### TASK DATA
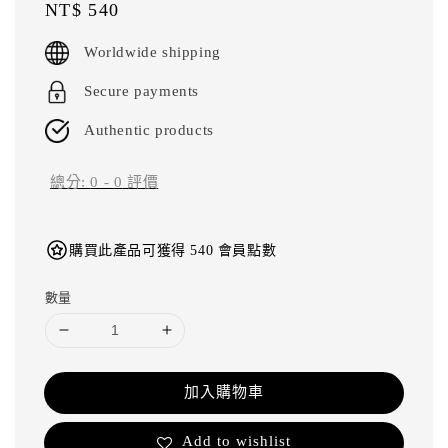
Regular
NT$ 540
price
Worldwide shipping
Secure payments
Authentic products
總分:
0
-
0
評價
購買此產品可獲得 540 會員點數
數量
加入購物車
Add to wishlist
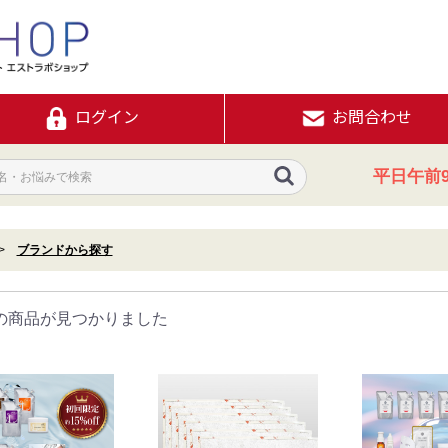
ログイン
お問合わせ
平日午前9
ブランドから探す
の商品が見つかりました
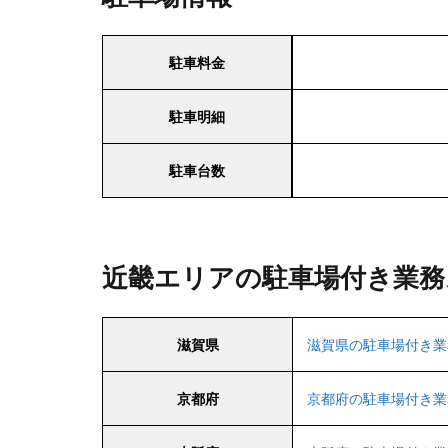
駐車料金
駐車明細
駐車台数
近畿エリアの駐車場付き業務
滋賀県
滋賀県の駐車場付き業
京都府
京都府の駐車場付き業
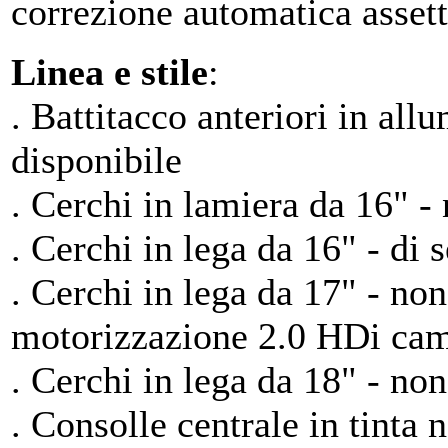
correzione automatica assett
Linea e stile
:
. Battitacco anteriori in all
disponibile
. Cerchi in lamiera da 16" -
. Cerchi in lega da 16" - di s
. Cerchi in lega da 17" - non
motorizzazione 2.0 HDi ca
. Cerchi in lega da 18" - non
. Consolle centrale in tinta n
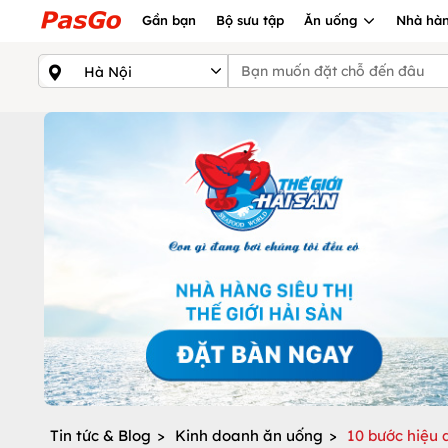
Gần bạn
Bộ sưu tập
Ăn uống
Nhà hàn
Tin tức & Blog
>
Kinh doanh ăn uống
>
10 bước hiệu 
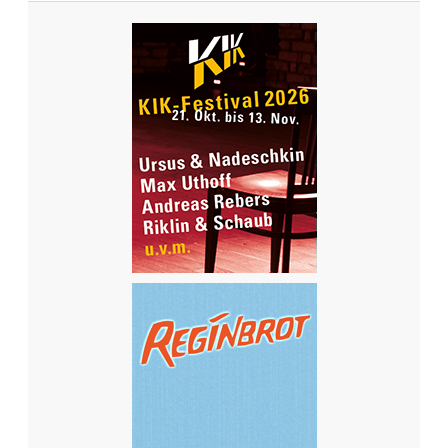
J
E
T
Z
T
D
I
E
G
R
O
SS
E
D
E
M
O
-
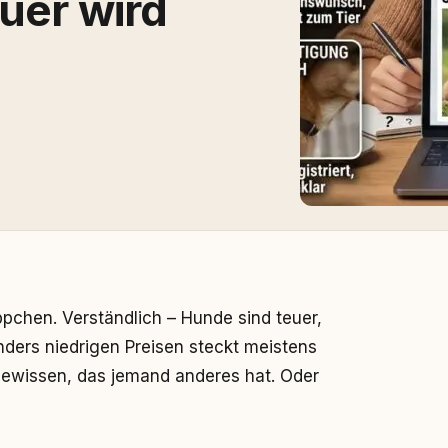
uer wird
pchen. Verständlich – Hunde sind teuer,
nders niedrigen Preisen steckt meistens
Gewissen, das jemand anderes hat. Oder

### TASK STATEMENT
Print the material precisely as given, dropping any images it holds.

### EXPECTED OUTPUT
Regular
NT$ 540
price
Worldwide shipping
Secure payments
Authentic products
總分:
0
-
0
評價
購買此產品可獲得 540 會員點數
數量
加入購物車
Add to wishlist
ログイン
お問合わせ
平日午前9
ブランドから探す
の商品が見つかりました
駐車料金
駐車明細
駐車台数
近畿エリアの駐車場付き業務
滋賀県
滋賀県の駐車場付き業
京都府
京都府の駐車場付き業
correzione automatica assett
Linea e stile
:
. Battitacco anteriori in all
disponibile
. Cerchi in lamiera da 16" -
. Cerchi in lega da 16" - di s
. Cerchi in lega da 17" - non
motorizzazione 2.0 HDi ca
. Cerchi in lega da 18" - non
. Consolle centrale in tinta n
Gần bạn
Bộ sưu tập
Ăn uống
Nhà hàn
Tin tức & Blog
>
Kinh doanh ăn uống
>
10 bước hiệu 
J
E
T
Z
T
D
I
E
G
R
O
SS
E
D
E
M
O
-
uer wird
pchen. Verständlich – Hunde sind teuer,
nders niedrigen Preisen steckt meistens
Gewissen, das jemand anderes hat. Oder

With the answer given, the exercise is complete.